I wake in the Mojave among these iconic formations that litter the pressed landscape — masses of ancient caramel boulders, stripped bare and huddled together in proud battalions. Their broad shoulders create a granite labyrinth so abstract and surreal that one cannot help but break the bonds of mundane cognition. The mind boggles, struggling to comprehend the beauty of this foreign landscape.

The brain (and its adapted modern occupation to busily filter the barrage of needless information we are now so readily subjected to) begins to slow. Thoughts are unsullied, delivered and processed in a linear manner. Creative theories flow freely and an uncommon clarity is embraced.

Beyond the scattered masses of knuckled rock, the two-lane blacktop veers east, descending into parts less explored.
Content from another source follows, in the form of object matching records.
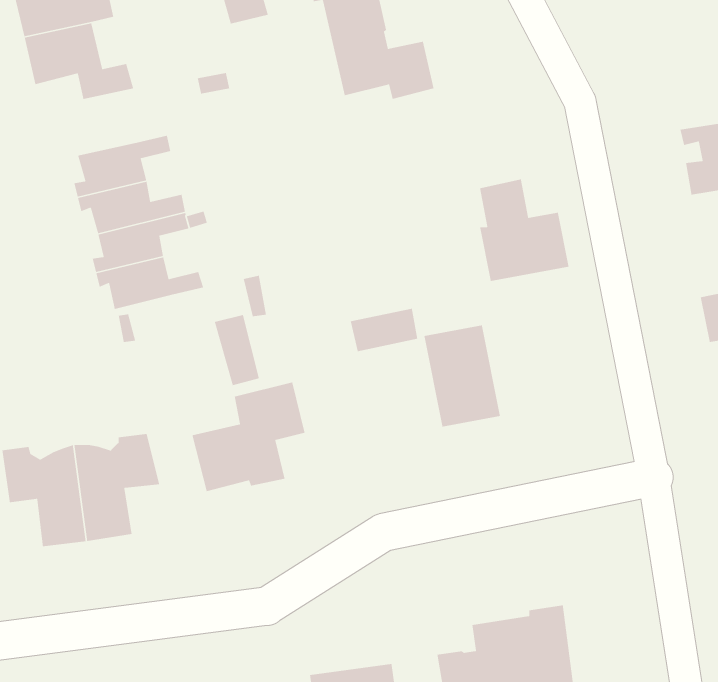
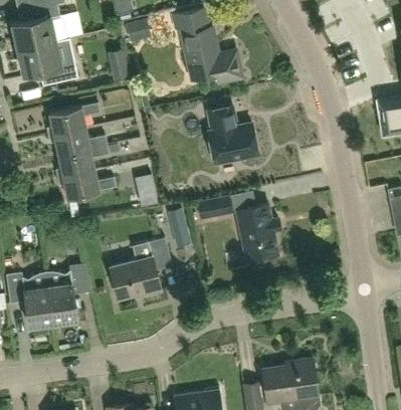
building: [479,179,570,282] -> [208,105,257,161]
building: [214,314,260,386] -> [167,208,192,247]

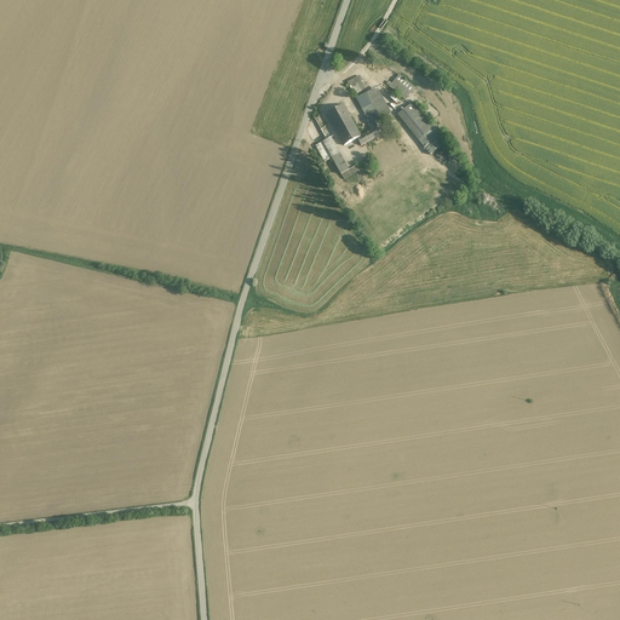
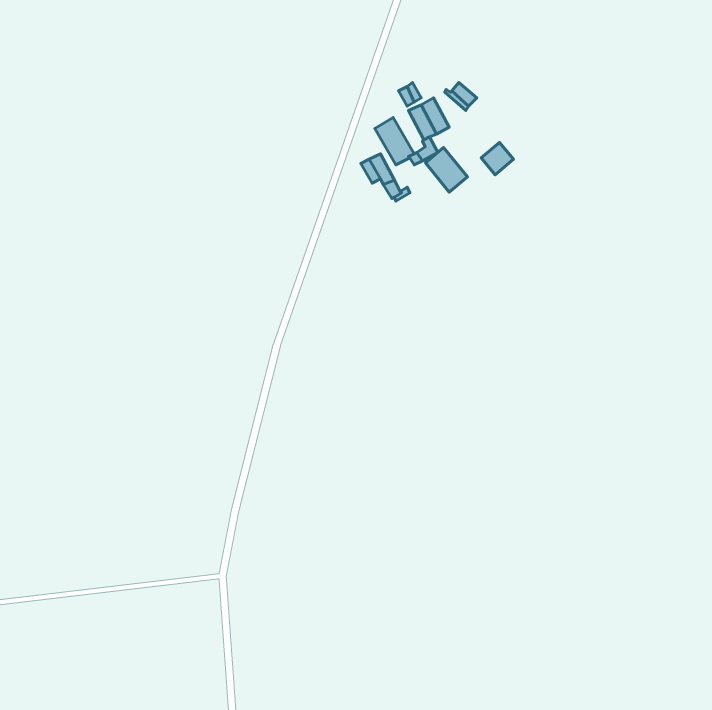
building: [396,98,432,137] -> [425,147,467,192]

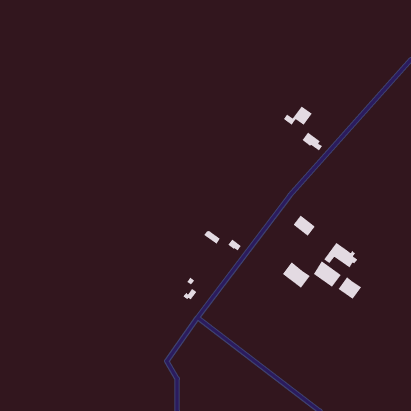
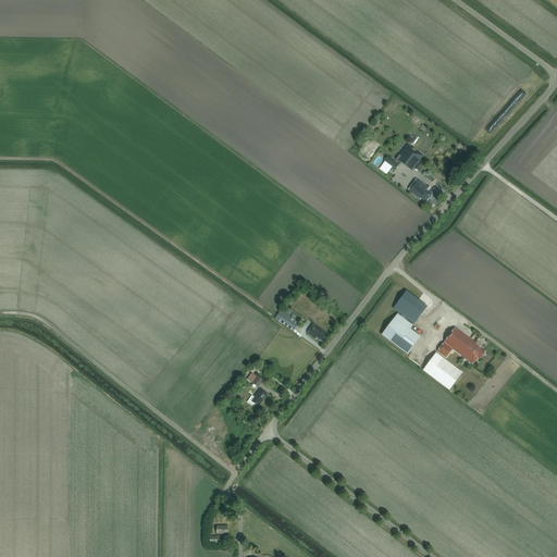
building: [282,261,311,289] -> [381,317,420,354]
building: [338,276,362,300] -> none

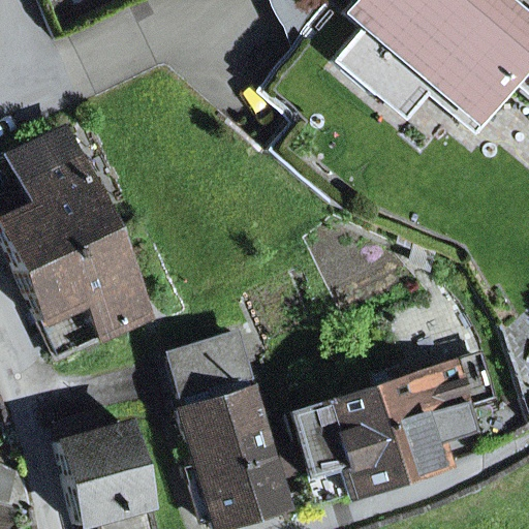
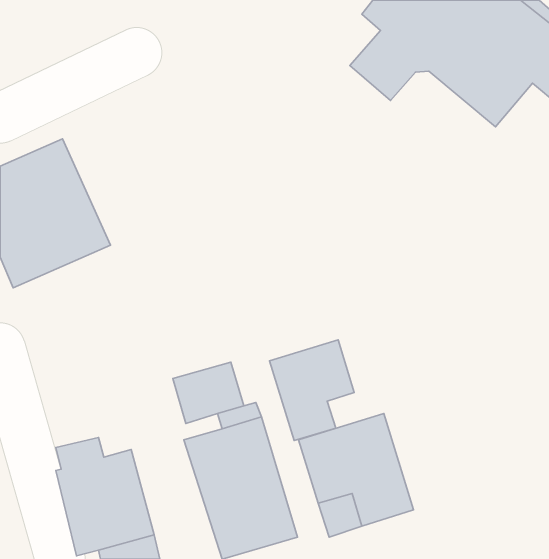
building: [22,231,151,357] -> none
building: none -> [270,340,354,441]
building: [372,356,497,481] -> none

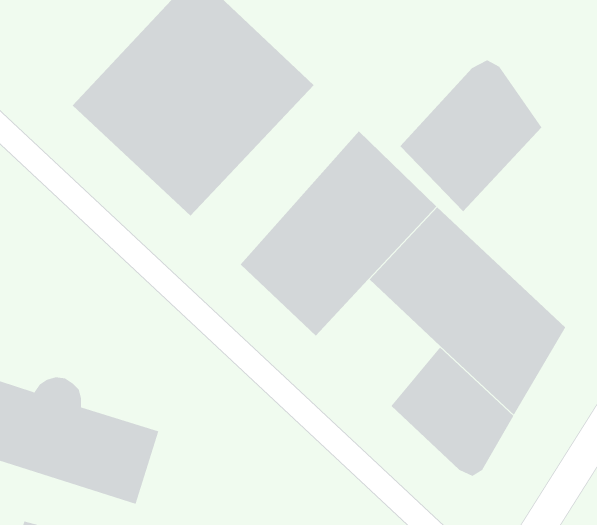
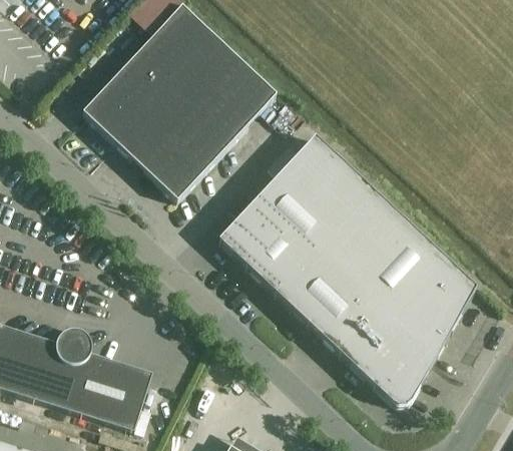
building: [400,59,542,212] -> none
building: none -> [277,250,375,350]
Uninterrupted flats lay naked, handsome and raw. The desert’s beige floor is punctuated by a uniform sprinkling of rugged flora, all elegantly adapted to their harsh surrounds, gracefully aging over millions of visits by sun and moon.

Dirt trails break from the paved road, splintering in all directions. These back roads lure more adventurous souls to vacant wanderings through the park’s obscure reaches. The true beauty of the desert lies among these vast spaces; the lack of noise or human interference offers moments of uninterrupted splendor. I inhale the limitless panorama, unmolested by man’s hands and sculpted by 100 million years of symbiotic evolution.

Gray clouds pass overhead, ignoring the parched tongue of the Pinto Basin, their precious cargo to be unloaded on the softer climates that lie beyond a sea of hazy mountains to the west. Jagged peaks and troughs rise and fall, stacked to the eye’s far reach. Each bare range emits a different shade in reaction to the westerly path of the obedient sun. Pastel colors plaster the earth’s walls, while above, candy skies morph through waves of silent change. Scattered light floods the drastic volumes of space and distance, softening all edges and flattening perception of depth, leaving behind a painted scene reminiscent of a 1960s postcard.

It’s unsaturated, romantic and absurdly wonderful. Disconnect from your devices that exist to control through distraction via force-fed, mass produced misinformation. Lift your head beyond your screen and witness the unfiltered wonder of the natural world. The more time we spend removed from the mediocrity of society, the less we depend upon it. Welcome to Joshua Tree. Wish you were here.